Data listing:

- - -

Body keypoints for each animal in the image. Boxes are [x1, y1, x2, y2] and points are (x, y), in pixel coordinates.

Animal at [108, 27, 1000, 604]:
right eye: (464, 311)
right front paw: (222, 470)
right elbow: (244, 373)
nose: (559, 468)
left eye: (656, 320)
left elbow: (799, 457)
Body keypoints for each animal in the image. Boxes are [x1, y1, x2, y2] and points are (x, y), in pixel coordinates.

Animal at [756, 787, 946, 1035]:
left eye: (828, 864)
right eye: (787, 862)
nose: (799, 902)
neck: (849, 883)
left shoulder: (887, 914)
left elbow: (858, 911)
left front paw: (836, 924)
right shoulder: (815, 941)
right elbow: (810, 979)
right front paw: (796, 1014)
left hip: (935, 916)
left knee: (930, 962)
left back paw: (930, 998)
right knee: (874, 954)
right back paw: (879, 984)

- - -

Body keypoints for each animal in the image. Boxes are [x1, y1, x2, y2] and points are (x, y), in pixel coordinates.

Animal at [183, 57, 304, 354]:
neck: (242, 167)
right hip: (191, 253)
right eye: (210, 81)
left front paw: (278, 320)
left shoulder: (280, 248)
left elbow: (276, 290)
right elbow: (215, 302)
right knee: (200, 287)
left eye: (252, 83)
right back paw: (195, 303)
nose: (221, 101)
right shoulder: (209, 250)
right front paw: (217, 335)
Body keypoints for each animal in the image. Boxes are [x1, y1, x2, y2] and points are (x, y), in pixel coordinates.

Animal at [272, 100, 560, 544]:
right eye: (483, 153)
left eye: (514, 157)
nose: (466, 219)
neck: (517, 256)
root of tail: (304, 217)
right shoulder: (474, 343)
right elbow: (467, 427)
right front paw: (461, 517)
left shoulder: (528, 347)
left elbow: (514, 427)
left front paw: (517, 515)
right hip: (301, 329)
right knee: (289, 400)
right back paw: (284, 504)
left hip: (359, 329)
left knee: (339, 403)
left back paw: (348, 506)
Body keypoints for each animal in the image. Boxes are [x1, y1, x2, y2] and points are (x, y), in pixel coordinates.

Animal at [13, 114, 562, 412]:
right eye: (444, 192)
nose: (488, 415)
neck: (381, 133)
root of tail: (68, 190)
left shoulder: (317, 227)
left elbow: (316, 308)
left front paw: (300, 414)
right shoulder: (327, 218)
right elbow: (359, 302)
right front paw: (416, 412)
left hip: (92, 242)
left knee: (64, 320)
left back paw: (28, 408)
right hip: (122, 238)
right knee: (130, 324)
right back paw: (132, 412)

- - -

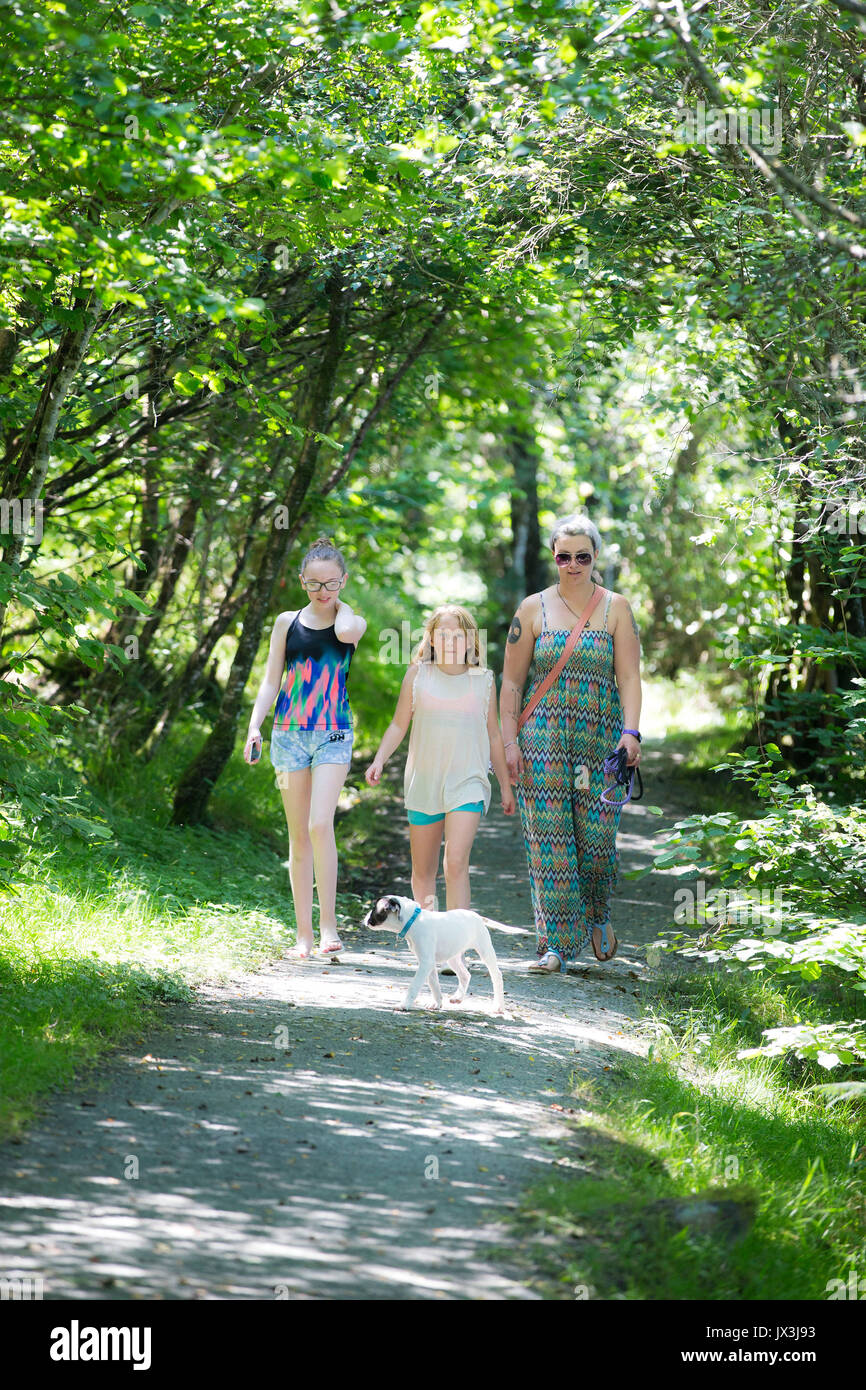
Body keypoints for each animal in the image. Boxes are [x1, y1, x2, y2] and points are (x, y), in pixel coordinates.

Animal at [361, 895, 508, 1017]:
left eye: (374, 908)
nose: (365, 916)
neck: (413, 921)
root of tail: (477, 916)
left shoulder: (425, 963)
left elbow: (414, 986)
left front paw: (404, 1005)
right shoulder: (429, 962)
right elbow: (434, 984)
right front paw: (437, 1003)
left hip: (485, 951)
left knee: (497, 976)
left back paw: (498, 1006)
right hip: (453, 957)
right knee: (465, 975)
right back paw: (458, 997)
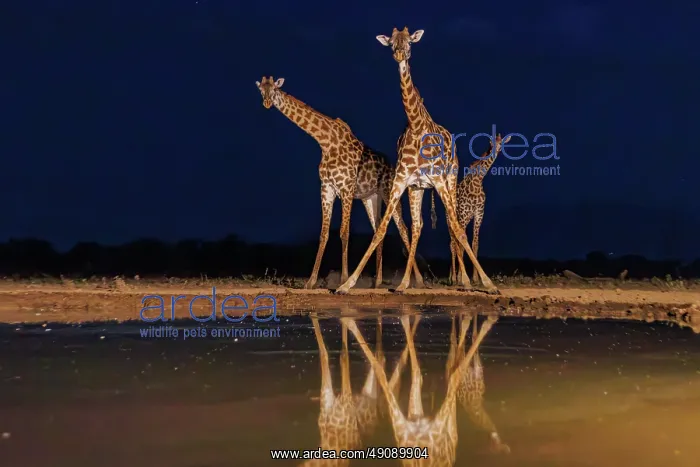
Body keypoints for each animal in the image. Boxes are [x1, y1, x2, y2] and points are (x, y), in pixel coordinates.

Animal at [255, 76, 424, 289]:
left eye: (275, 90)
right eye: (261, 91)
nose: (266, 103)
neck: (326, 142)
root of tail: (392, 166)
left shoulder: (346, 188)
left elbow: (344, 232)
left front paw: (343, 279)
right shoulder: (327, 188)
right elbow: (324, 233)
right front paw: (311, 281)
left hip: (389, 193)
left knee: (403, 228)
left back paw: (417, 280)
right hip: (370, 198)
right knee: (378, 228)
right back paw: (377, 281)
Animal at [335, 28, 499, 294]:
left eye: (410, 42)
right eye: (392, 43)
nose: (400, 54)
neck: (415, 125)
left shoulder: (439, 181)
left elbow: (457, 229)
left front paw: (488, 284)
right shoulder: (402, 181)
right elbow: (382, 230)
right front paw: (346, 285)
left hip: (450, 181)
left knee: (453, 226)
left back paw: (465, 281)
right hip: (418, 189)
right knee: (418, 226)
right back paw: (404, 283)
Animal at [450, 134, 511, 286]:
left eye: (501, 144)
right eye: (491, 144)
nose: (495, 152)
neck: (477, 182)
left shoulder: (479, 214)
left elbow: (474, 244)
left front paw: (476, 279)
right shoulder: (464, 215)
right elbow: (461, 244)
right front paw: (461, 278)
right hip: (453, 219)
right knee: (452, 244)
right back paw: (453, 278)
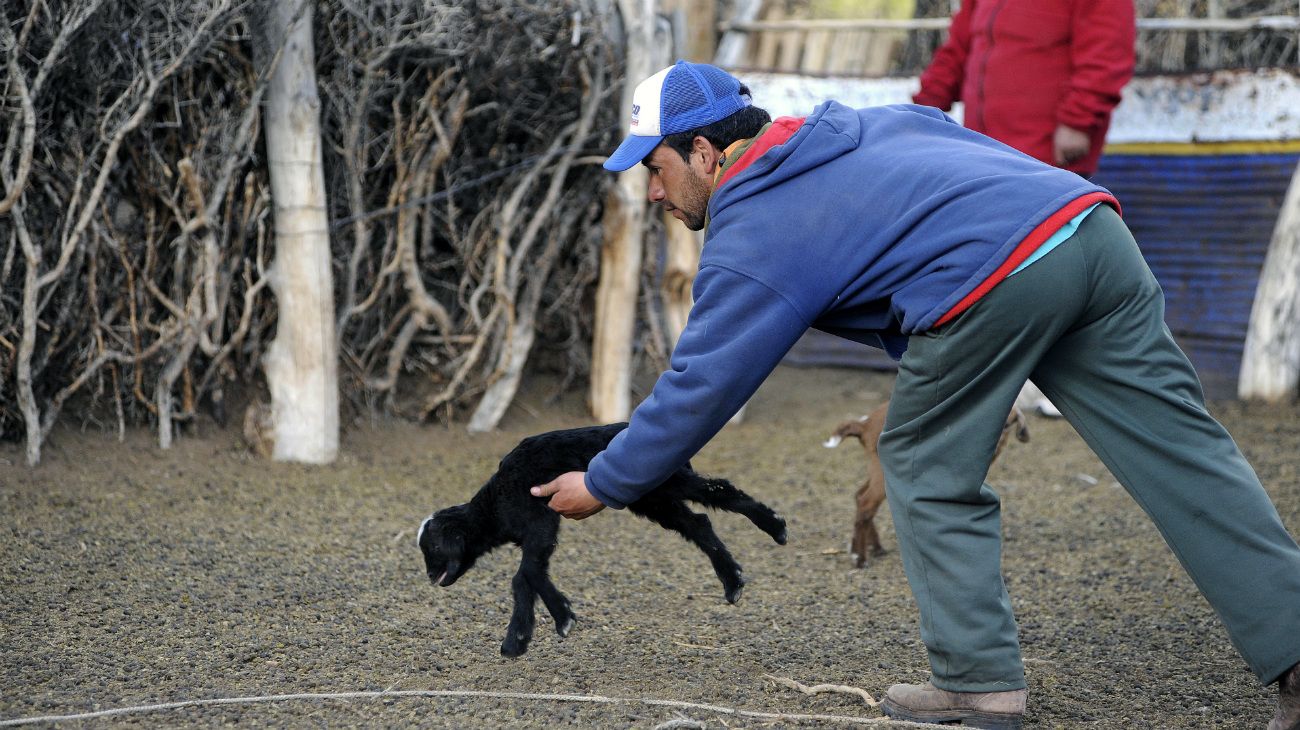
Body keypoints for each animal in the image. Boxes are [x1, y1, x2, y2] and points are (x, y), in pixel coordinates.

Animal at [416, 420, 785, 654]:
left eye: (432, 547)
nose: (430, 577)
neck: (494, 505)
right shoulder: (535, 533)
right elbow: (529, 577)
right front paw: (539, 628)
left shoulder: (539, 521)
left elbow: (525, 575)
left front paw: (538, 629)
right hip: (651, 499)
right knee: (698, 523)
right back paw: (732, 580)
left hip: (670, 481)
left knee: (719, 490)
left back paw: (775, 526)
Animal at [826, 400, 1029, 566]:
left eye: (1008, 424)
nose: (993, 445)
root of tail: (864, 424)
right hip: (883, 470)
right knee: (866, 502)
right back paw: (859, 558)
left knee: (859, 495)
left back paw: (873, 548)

- - -

What is needed:
Once the line with "root of tail: (477, 916)" has been found above, output that line and every later line exactly, stopping after the line with "left front paw: (343, 279)", and omit the pictures.

Problem solution:
root of tail: (477, 916)
left shoulder: (425, 963)
left elbow: (414, 986)
left front paw: (404, 1005)
right shoulder: (429, 962)
right elbow: (434, 984)
right front paw: (437, 1003)
left hip: (485, 951)
left knee: (497, 976)
left back paw: (498, 1006)
right hip: (453, 957)
right knee: (465, 975)
right back paw: (458, 997)
Body keypoints for each animal in the image. Boxes are [x1, y1, x2, y2] and points are (x, y), in pixel coordinates.

Animal at [255, 76, 424, 289]:
left eye: (275, 90)
right eye: (261, 91)
nose: (266, 103)
neck: (326, 142)
root of tail: (392, 166)
left shoulder: (346, 188)
left elbow: (344, 232)
left front paw: (343, 279)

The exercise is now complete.